Европейские мины и контрмины - стр. 97
Эта женщина остановилась в дверях и обвела взглядом простую, скудно меблированную комнату, которая составляла резкий контраст с роскошным салоном, видневшимся через отворенную дверь.
Наконец взгляд ее остановился на художнике, неподвижно лежавшем в углу дивана. Глаза ее загорелись злобой и презреньем, она с горькой улыбкой пожала плечами.
– Джулия здесь? – спросила она резким и жестким голосом, когда-то звучным и мелодичным.
При звуках этого голоса художник приподнялся и обвел кругом испуганными глазами, как будто возвратился из другого мира.
– Я искала здесь Джулию, – сказала женщина холодно и резко, – мне нужно поговорить с нею, и я думала найти ее здесь. Через полчаса приедет Мирпор послушать ее голос.
Художник встал. Безнадежное, апатичное выраженье его бледного лица заменилось невольным волнением; на впалых щеках показался легкий румянец, в черных ушедших под лоб глазах загорелся лихорадочный огонь.
– Стало быть, ты не отказалась от мысли выпустить ее на сцену? – спросил он.
– Как же иначе? – отрезала дама. – Я должна подумать о будущем, о том, как жить ей и нам: до сих пор я заботилась об этом, когда же стану стара, обязанность эта перейдет к моей дочери.
– О будущем? – спросил он. – Я не просил тебя заботиться о моем! Моя работа постоянно кормила меня!
– Работа рисовальщика для иллюстрированных журналов, – бросила она насмешливо, пожав плечами. – Хороша жизнь!
И женщина презрительно окинула взглядом скудное убранство комнаты.
– Я предпочитаю ее твоей, – сказал художник спокойно, – все утешение мое в страданиях совести состоит в этой простоте и бедности, в которой по крайней мере нет никаких пороков и позора.

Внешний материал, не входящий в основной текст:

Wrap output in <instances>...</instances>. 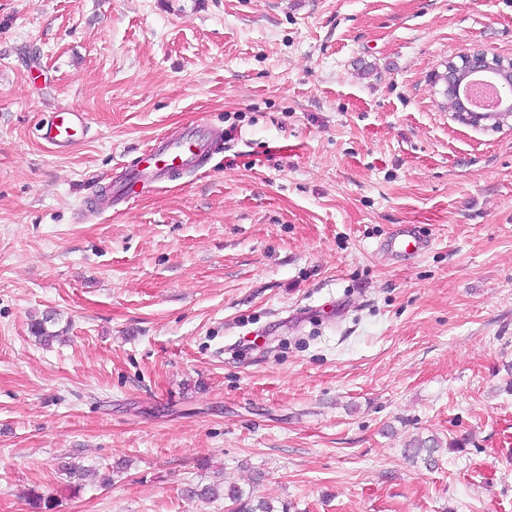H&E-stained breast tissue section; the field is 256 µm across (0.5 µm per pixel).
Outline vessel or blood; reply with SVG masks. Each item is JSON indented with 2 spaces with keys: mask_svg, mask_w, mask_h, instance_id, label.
<instances>
[{
  "mask_svg": "<svg viewBox=\"0 0 512 512\" xmlns=\"http://www.w3.org/2000/svg\"><path fill=\"white\" fill-rule=\"evenodd\" d=\"M86 124L85 113L58 112L41 124V137L49 145L68 148L76 144L77 135L84 131ZM212 135L210 126L200 125L186 133L156 138L142 151L138 164L102 201V208L114 207L131 198L136 194L138 184L157 182L171 174L202 167ZM382 247L397 256H415L426 249L427 243L416 235L411 226L402 224L383 241Z\"/></svg>",
  "mask_w": 512,
  "mask_h": 512,
  "instance_id": "obj_1",
  "label": "vessel or blood"
}]
</instances>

Улыбка холодной злобы искривила ее губы.
– Этих фраз я не понимаю, и они не производят на меня никакого впечатления, – сказала она равнодушным тоном, – со своей стороны, я измеряю другой меркой требования и условия моей жизни и по своему позабочусь о будущности моей дочери. Если бы ты, – продолжала дама резким тоном, – употребил свой богатый талант на писание картин, выхваченных из веселой полной жизни, картин полных света, силы и правды, то превратил бы полотно и краски в чистое золото, которое дало бы нам всем привольную и беззаботную жизнь. Вместо этого ты угрюмо корпеешь над идеальными образами, которые не удаются тебе, и будучи в состоянии стать первым в искусстве, рисуешь жалкие политипажи для слабоумной толпы.
Художник глубоко вздохнул.
– Ты призвала змею в цветущий сад моей жизни, – сказал он с горькой улыбкой, – ты подала мне одуряющий плод греха – смейся ж теперь над проклятым! Но тебе известно, что Джулия не хочет вступать на здешнюю сцену, которая ничто иное, как выставка красоты, конкуренция о высшей награде за нее. Джулия не хочет вступать на тот путь, первыми шагами на котором служит эта сцена, и я первый стану защищать ее от принуждения к этому!